Rishi Sunak’s multi-millionaire wife claims non-domicile status, it has emerged, which allows her to save millions of pounds in tax on dividends collected from her family’s IT business empire.
Akshata Murthy, who receives about £11.5m in annual dividends from her stake in the Indian IT services company Infosys, declares non-dom status, a scheme that allows people to avoid tax on foreign earnings.
Murthy, the daughter of Infosys’s billionaire founder, owns a 0.93% stake in the tech firm worth approximately £690m. The company’s most recent accounts suggest that Murthy’s stake would have yielded her £11.6m in dividend payments in the last tax year.
Under UK tax laws, Murthy’s status as a non-dom would mean she would not have had to pay tax on the dividend payment from overseas companies. Infosys is headquartered in Bengaluru, India, and listed on the Indian and New York stock exchange. By contrast, UK resident taxpayers pay a 38.1% tax on dividend payouts.
A spokeswoman for Murthy said: “Akshata Murthy is a citizen of India, the country of her birth and parents’ home. India does not allow its citizens to hold the citizenship of another country simultaneously. So, according to British law, Ms Murthy is treated as non-domiciled for UK tax purposes. She has always and will continue to pay UK taxes on all her UK income.”
The Treasury declined to comment.
It comes a day after it was revealed that Sunak and Murthy donated more than £100,000 to the chancellor’s old private school, Winchester College.
It is understood that Sunak, the chancellor, declared his wife’s tax status to the Cabinet Office when he became a minister in 2018, and he had also made the Treasury “aware, so as to manage any potential conflicts”.
Tulip Siddiq, the shadow economic secretary to the treasury, said: “The chancellor has imposed tax hike after tax hike on the British people. It is staggering that – at the same time – his family may have been benefiting from tax reduction schemes. This is yet another example of the Tories thinking it is one rule for them, another for everyone else.
“Rishi Sunak must now urgently explain how much he and his family have saved on their own tax bill at the same time he was putting taxes up for millions of working families and choosing to leave them £2,620 a year worse off.”

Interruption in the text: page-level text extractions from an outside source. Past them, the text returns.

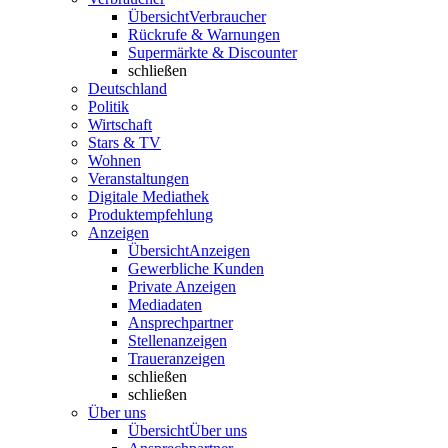
Übersicht
Verbraucher
Rückrufe & Warnungen
Supermärkte & Discounter
schließen
Deutschland
Politik
Wirtschaft
Stars & TV
Wohnen
Veranstaltungen
Digitale Mediathek
Produktempfehlung
Anzeigen
Übersicht
Anzeigen
Gewerbliche Kunden
Private Anzeigen
Mediadaten
Ansprechpartner
Stellenanzeigen
Traueranzeigen
schließen
schließen
Über uns
Übersicht
Über uns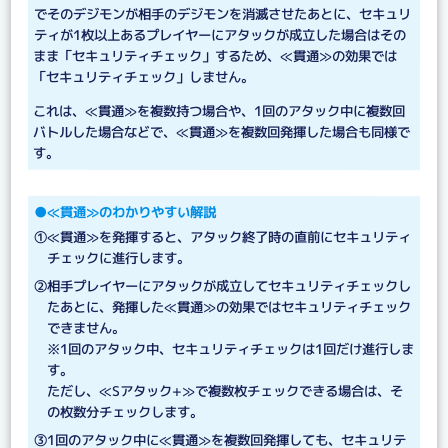
でそのデジモンが相手のデジモンを消滅させたあとに、セキュリ
ティが1枚以上あるプレイヤーにアタックが成立した場合はその
まま「セキュリティチェック」するため、≪貫通≫の効果では
「セキュリティチェック」しません。
これは、≪貫通≫を複数持つ場合や、1回のアタック中に複数回
バトルした場合などで、≪貫通≫を複数回発揮した場合も同様で
す。
●≪貫通≫のわかりやすい解説
①≪貫通≫を発揮すると、アタック終了時の直前にセキュリティ
チェックに進行します。
②相手プレイヤーにアタックが成立してセキュリティチェックし
たあとに、発揮した≪貫通≫の効果ではセキュリティチェック
できません。
※1回のアタック中、セキュリティチェックは1回だけ進行しま
す。
ただし、≪Sアタック+≫で複数枚チェックできる場合は、そ
の枚数分チェックします。
③1回のアタック中に≪貫通≫を複数回発揮しても、セキュリテ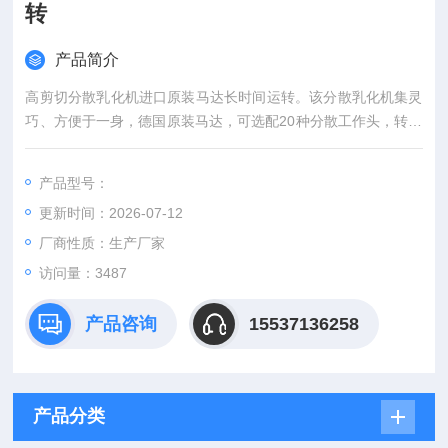
转
产品简介
高剪切分散乳化机进口原装马达长时间运转。该分散乳化机集灵
巧、方便于一身，德国原装马达，可选配20种分散工作头，转速
高可至28000rmp,线速度高达27m/s,整机模块结构，操作方便，
可长时间运转，轻松满足多种高要求的分散乳化实验，
产品型号：
更新时间：2026-07-12
厂商性质：生产厂家
访问量：3487
产品咨询
15537136258
产品分类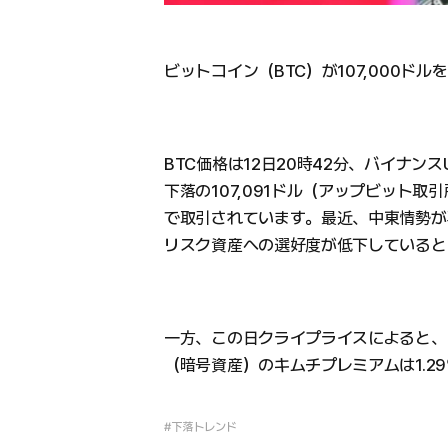
ビットコイン（BTC）が107,000ド
BTC価格は12日20時42分、バイナンス
下落の107,091ドル（アップビット取引
で取引されています。最近、中東情勢が
リスク資産への選好度が低下していると
一方、この日クライプライスによると、
（暗号資産）のキムチプレミアムは1.2
#下落トレンド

Under current law, Murthy will automatically be deemed domiciled after living in the UK for 15 years. Murthy, who married Sunak in 2009, soon after they met while studying for a masters in business administration at Stanford University in Silicon Valley, moved to the UK in 2015.
The non-domicile status, first introduced under King George III in 1799, is legal and can be used to avoid paying UK tax on income from overseas rents and bank interest as well as foreign dividends. Non-doms can live in the UK all year round.
The revelation of Murthy’s tax status comes as Sunak’s popularity with voters plunges over his handling of the cost of living crisis. Sunak’s net favourability is down 24 points since just before his spring statement on 23 March, to minus 29, according to a YouGov survey.
It is the lowest ever favourability polling for the chancellor, and puts his support below that of Labour leader Sir Keir Starmer (minus 25) for the first time since he took office.
In his Spring Statement last month, Sunak raised the tax burden on UK taxpayers to its highest level since the 1940s, even as the population faces the biggest squeeze on living standards on record. The Resolution Foundation thinktank suggested Sunak’s package of measures would push 1.3 million people, including 500,000 children, into poverty.
Murthy had previously faced accusations that she was collecting “blood money” dividends from Infosys’s continued operation in Russia despite the invasion of Ukraine. Following mounting pressure, the company last week announced that it was “urgently” closing its office in Russia.
Sunak, who has repeatedly called on British companies to pull out of Russia in order to “inflict maximum economic pain” on Putin’s regime, had refused to comment on his wife’s 0.93% stake in Infosys.
Murthy, whose family business is estimated to be worth around £3.5bn, has used the valuable tax status as recently as April 2020 – two months after her husband was put in charge of setting taxes for the country, according to two people familiar with her financial arrangements.